3. There were several potential violations of the GDPR, including the transfer of personal data to a third country to a third company located in Russia. Considering the existence of this potential transfer, the contracting authority should have also verified that the offer did comply with Chapter V of the GDPR to ensure that the level of protection of individuals guaranteed by the GDPR is not compromised.

The Council of State did agree with this view.

It observed that, in this particular procurement, the contracting authority were the “controller” of personal data, within the meaning of the GDPR and had to check that the services offered by the tenderer provide the guarantees required by the GDPR. Even though the procurement document did not provide it explicitly, the Council of State considered that this requirement was not only performance condition of the contract, but also a “technical specification” of the contract, which, given its nature, was a minimum requirement that the tenders must necessarily meet.

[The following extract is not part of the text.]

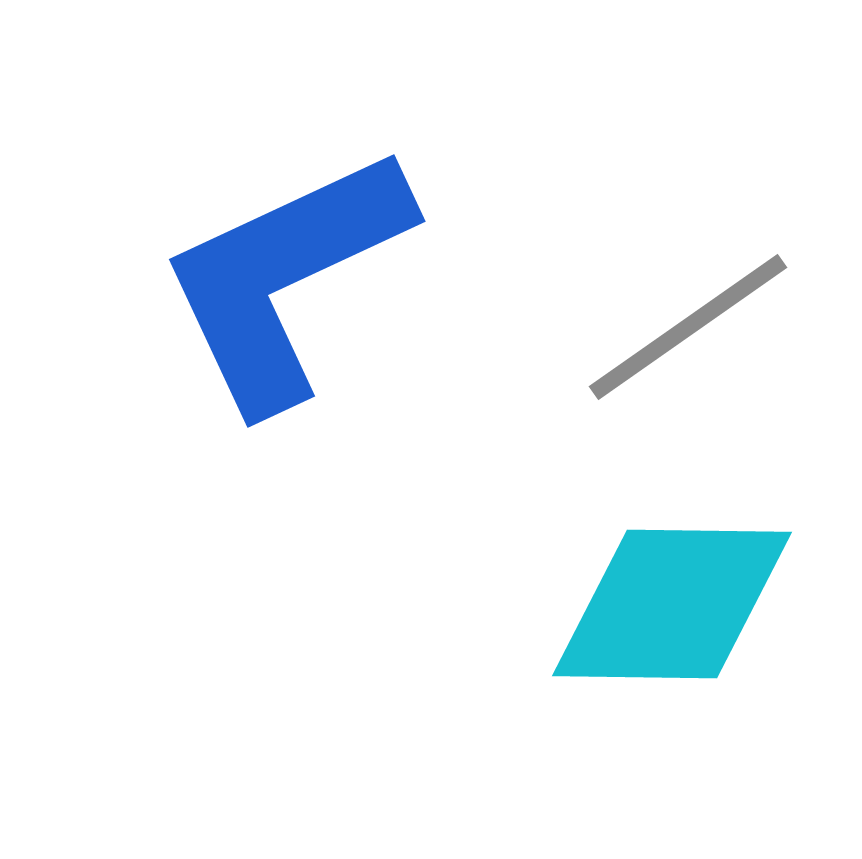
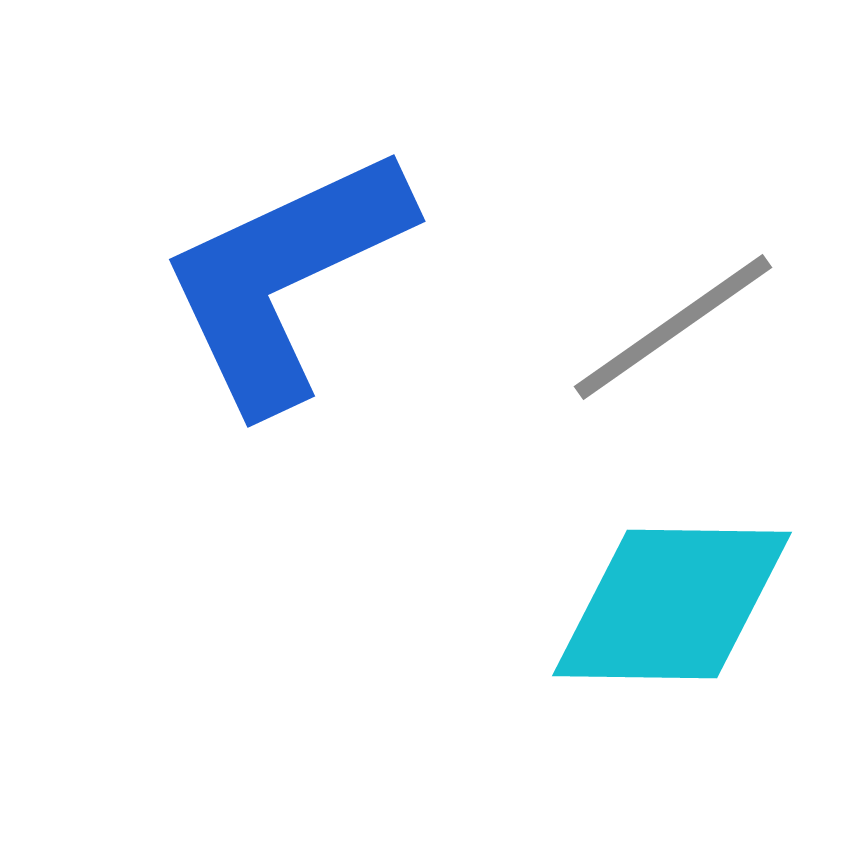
gray line: moved 15 px left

Accordingly, the Council of State considered that the contracting authority should have assessed the compliance of the offer with the GDPR at the stage of the award of the procurement. In the matter at hand, it observed that the contracting authority decided to suspend the decision to award the contract to the winning tenderer as the contracting authority did not proceed to this assessment.

Lessons

What lessons can be drawn from this judgment?

4. On contracting authorities’ side, this judgment further demonstrates that they are not only responsible to verify the compliance of the offer with public procurement legislations, but also with other legislations applicable to the provisions to perform (including the GDPR). This means that contracting authorities need to reinforce their internal capacity in order to ensure that they do have the competent person to proceed to the required assessment.

On the downside however, as we observed more and more in Belgium, we cannot exclude that several contracting authorities will tend to centralize their procurements using for example central purchasing bodies with the appropriate capacity and knowledge to proceed to comprehensive assessments.

5. On the bidders side, you must really proceed to a comprehensive compliance check of any offer you submit as part of a tender procedure. If the services to be performed entail the processing of personal data, an analysis under the GDPR is therefore mandatory and must be done before the submission the offer and not during the performance of the contract.